BEGIN

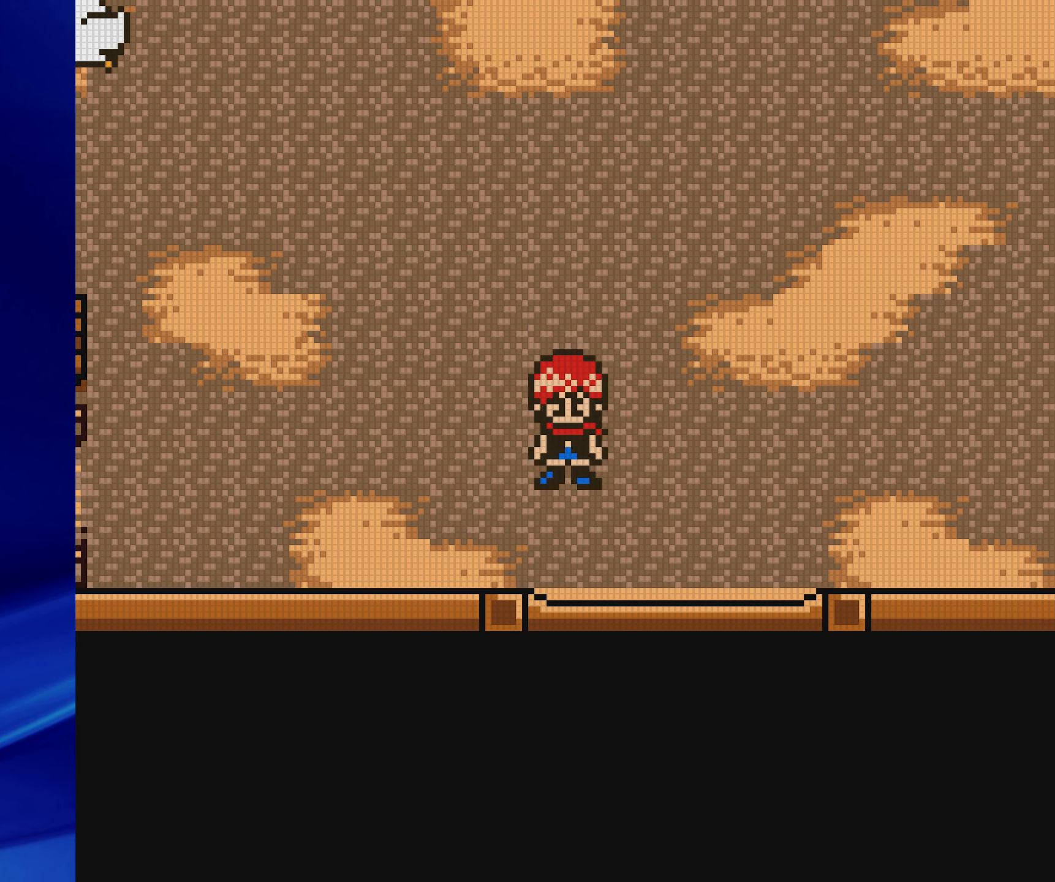
{"dt_ms": 500, "buttons": ["B", "DPAD_DOWN"], "events": []}
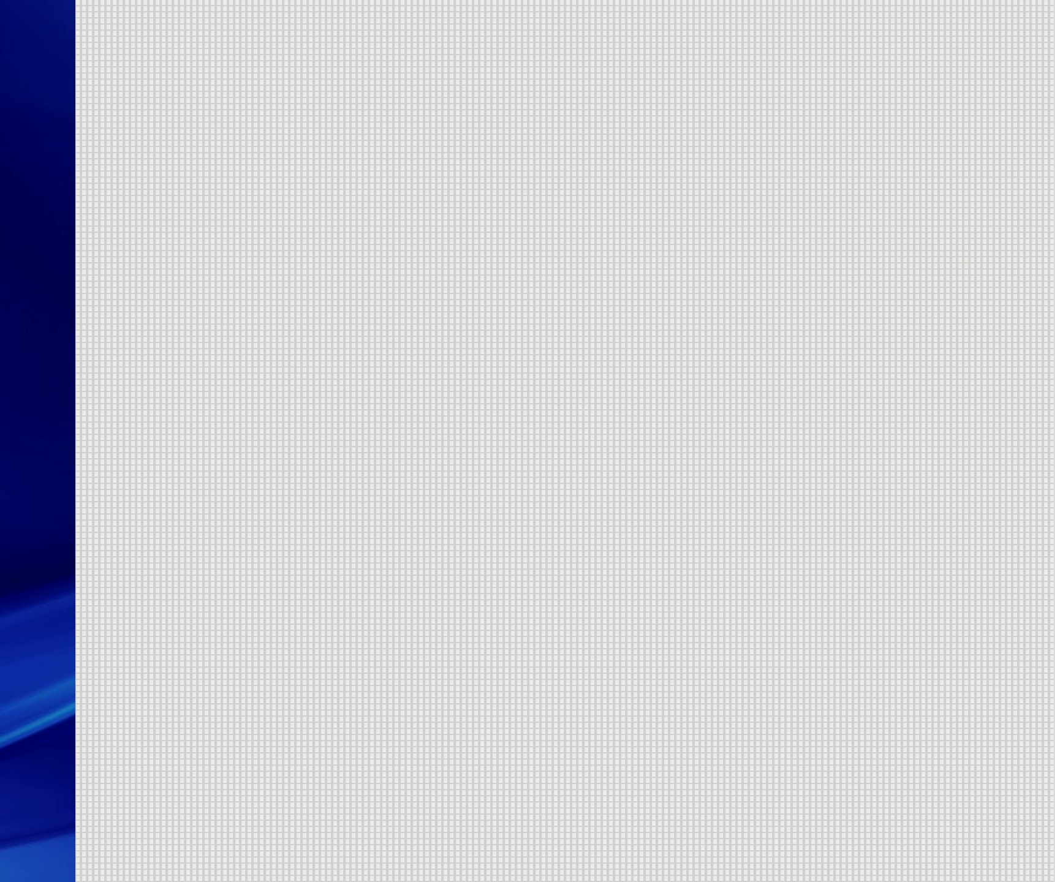
{"dt_ms": 500, "buttons": [], "events": [[17, "DPAD_DOWN", "up"], [33, "B", "up"]]}
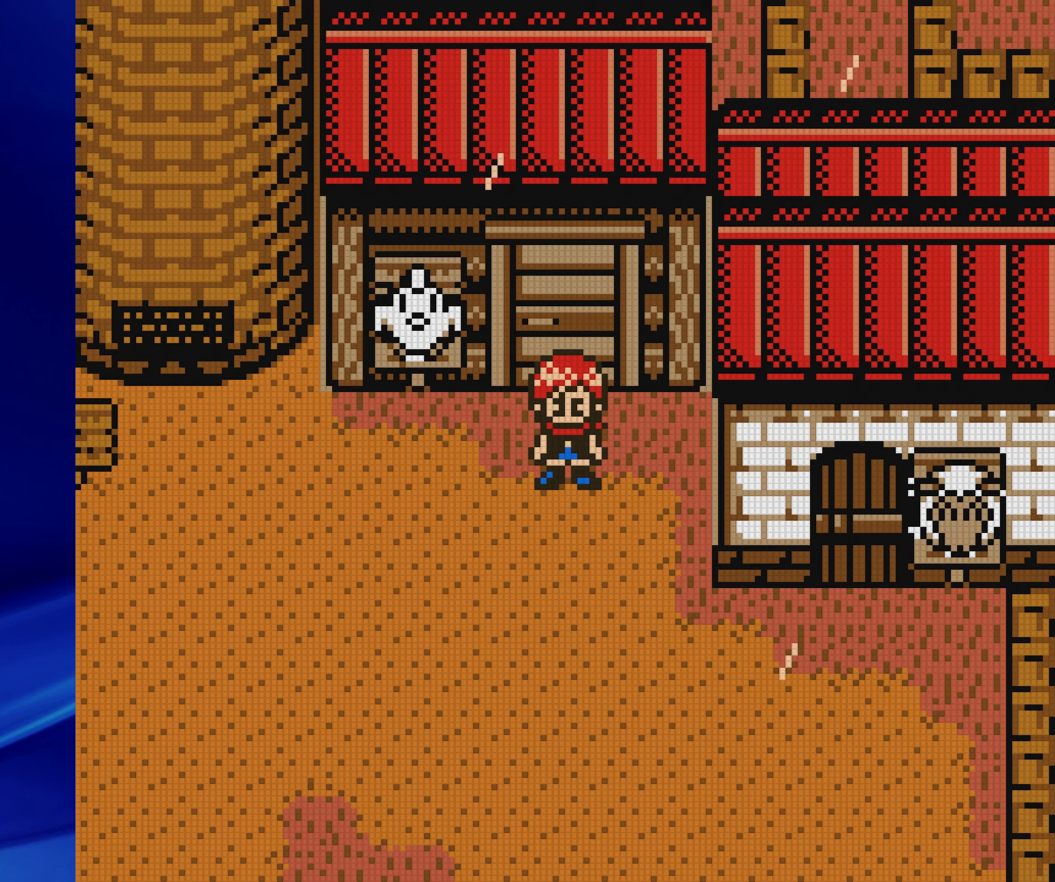
{"dt_ms": 500, "buttons": ["B", "DPAD_DOWN"], "events": [[200, "DPAD_DOWN", "down"], [233, "B", "down"]]}
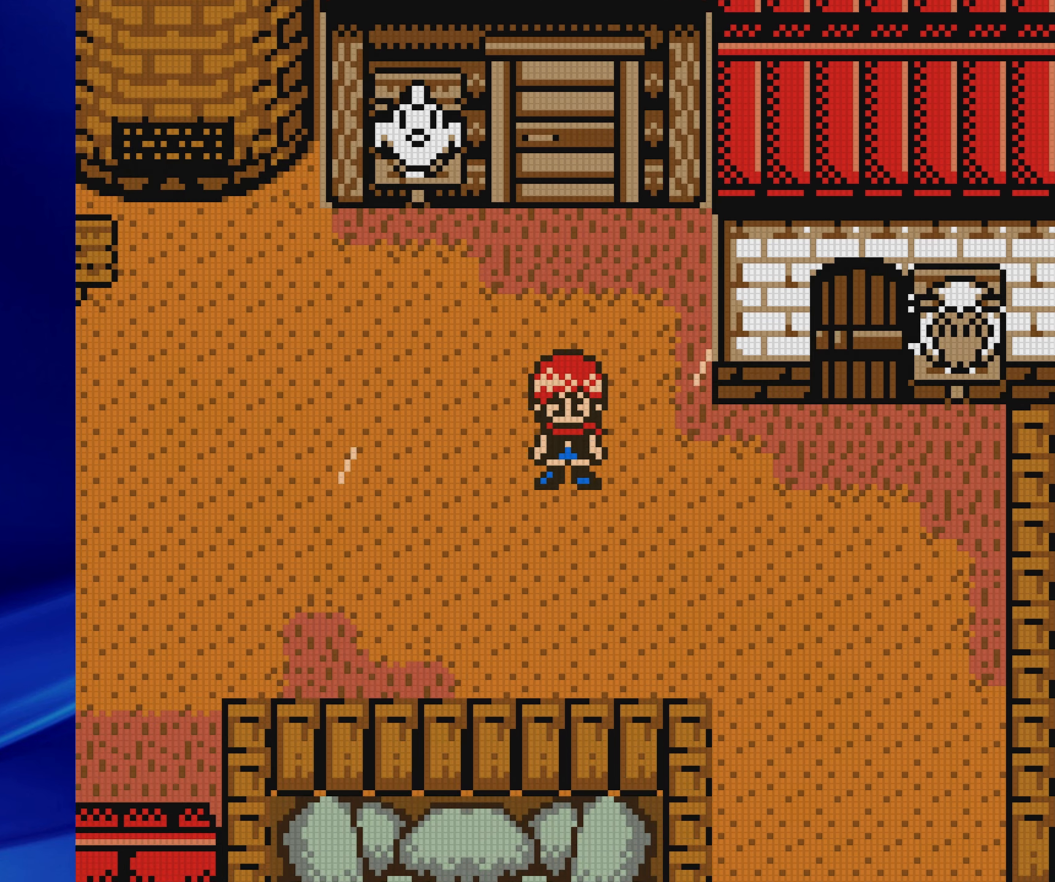
{"dt_ms": 500, "buttons": ["B", "DPAD_LEFT"], "events": [[183, "DPAD_DOWN", "up"], [183, "DPAD_LEFT", "down"]]}
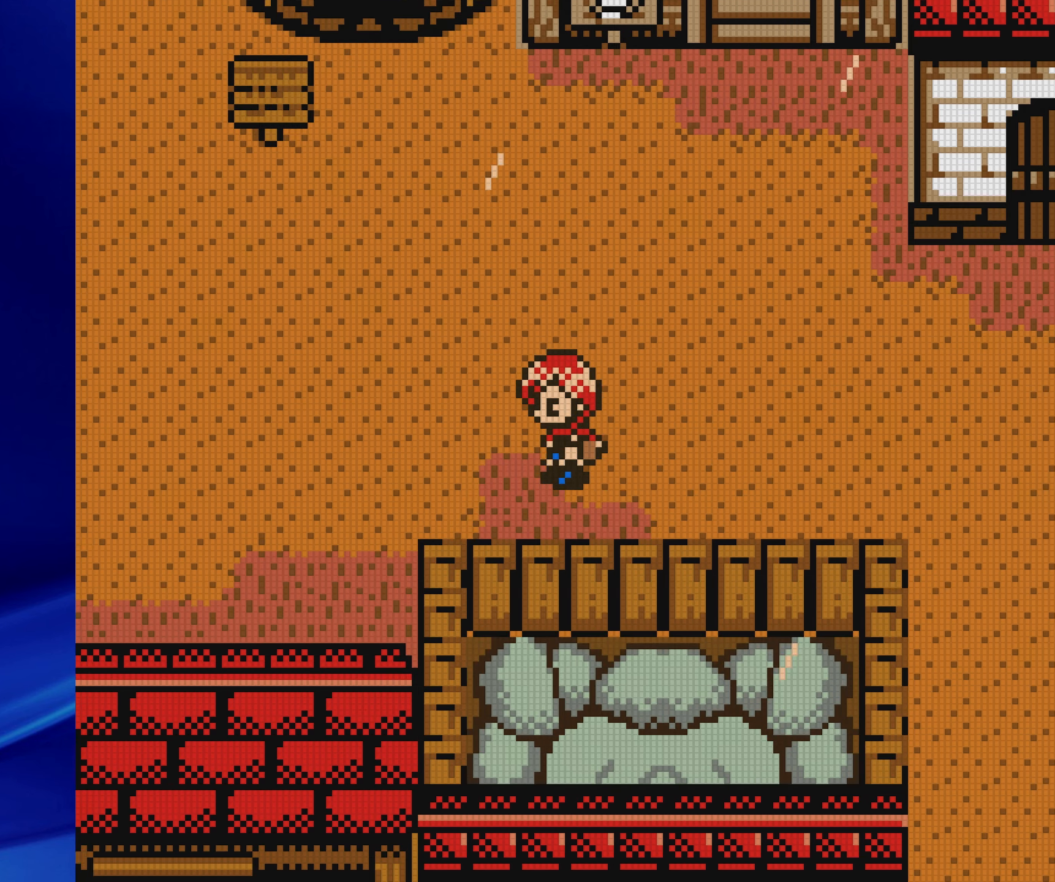
{"dt_ms": 500, "buttons": ["B", "DPAD_LEFT"], "events": []}
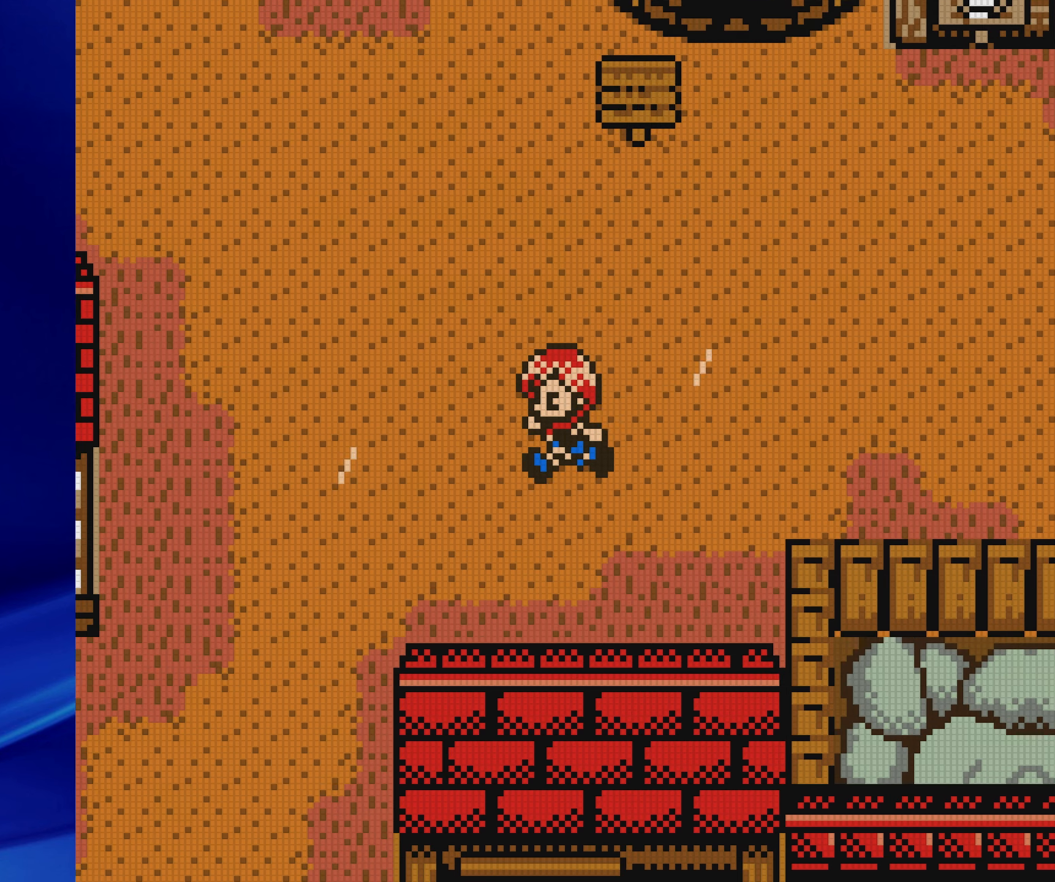
{"dt_ms": 500, "buttons": ["B", "DPAD_DOWN"], "events": [[300, "DPAD_DOWN", "down"], [400, "DPAD_LEFT", "up"]]}
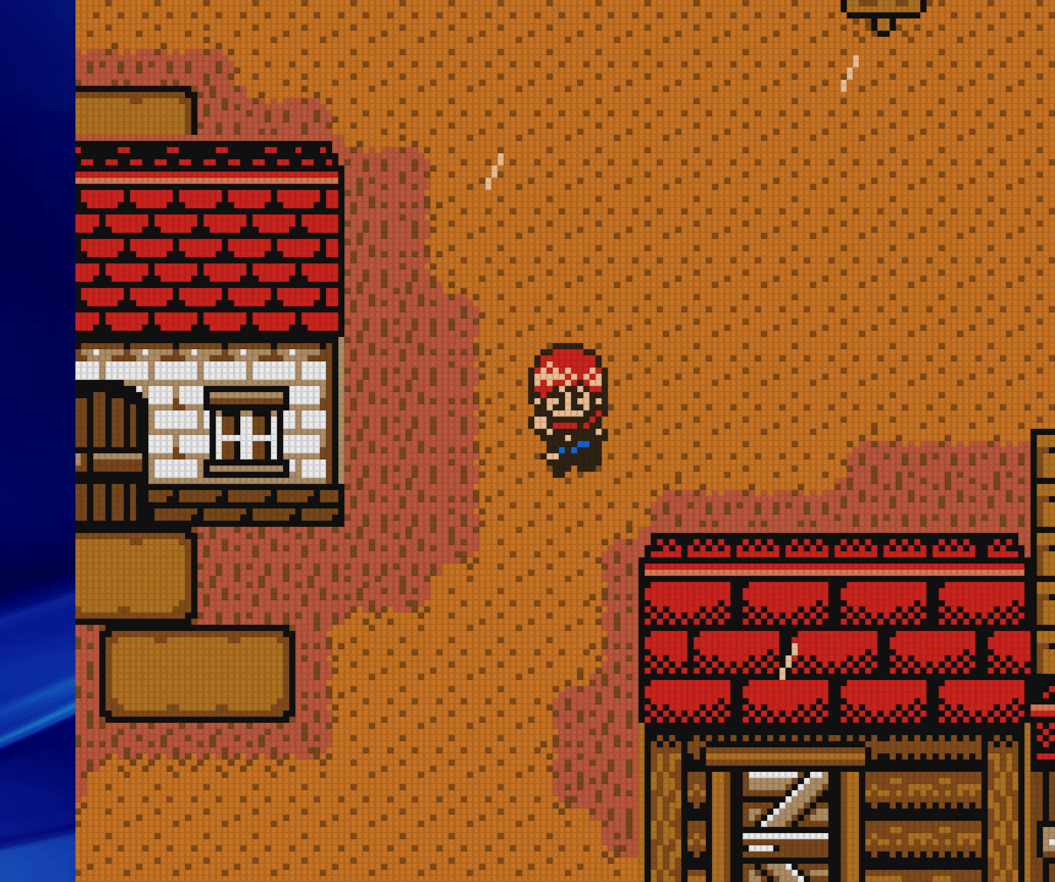
{"dt_ms": 500, "buttons": ["B", "DPAD_DOWN"], "events": []}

END

_Task to complete_
Each line of the records above must be repeated exactly, but no picture belongs in the copy.

_Task output_
{"dt_ms": 500, "buttons": ["B", "DPAD_DOWN"], "events": []}
{"dt_ms": 500, "buttons": [], "events": [[17, "DPAD_DOWN", "up"], [33, "B", "up"]]}
{"dt_ms": 500, "buttons": ["B", "DPAD_DOWN"], "events": [[200, "DPAD_DOWN", "down"], [233, "B", "down"]]}
{"dt_ms": 500, "buttons": ["B", "DPAD_LEFT"], "events": [[183, "DPAD_DOWN", "up"], [183, "DPAD_LEFT", "down"]]}
{"dt_ms": 500, "buttons": ["B", "DPAD_LEFT"], "events": []}
{"dt_ms": 500, "buttons": ["B", "DPAD_DOWN"], "events": [[300, "DPAD_DOWN", "down"], [400, "DPAD_LEFT", "up"]]}
{"dt_ms": 500, "buttons": ["B", "DPAD_DOWN"], "events": []}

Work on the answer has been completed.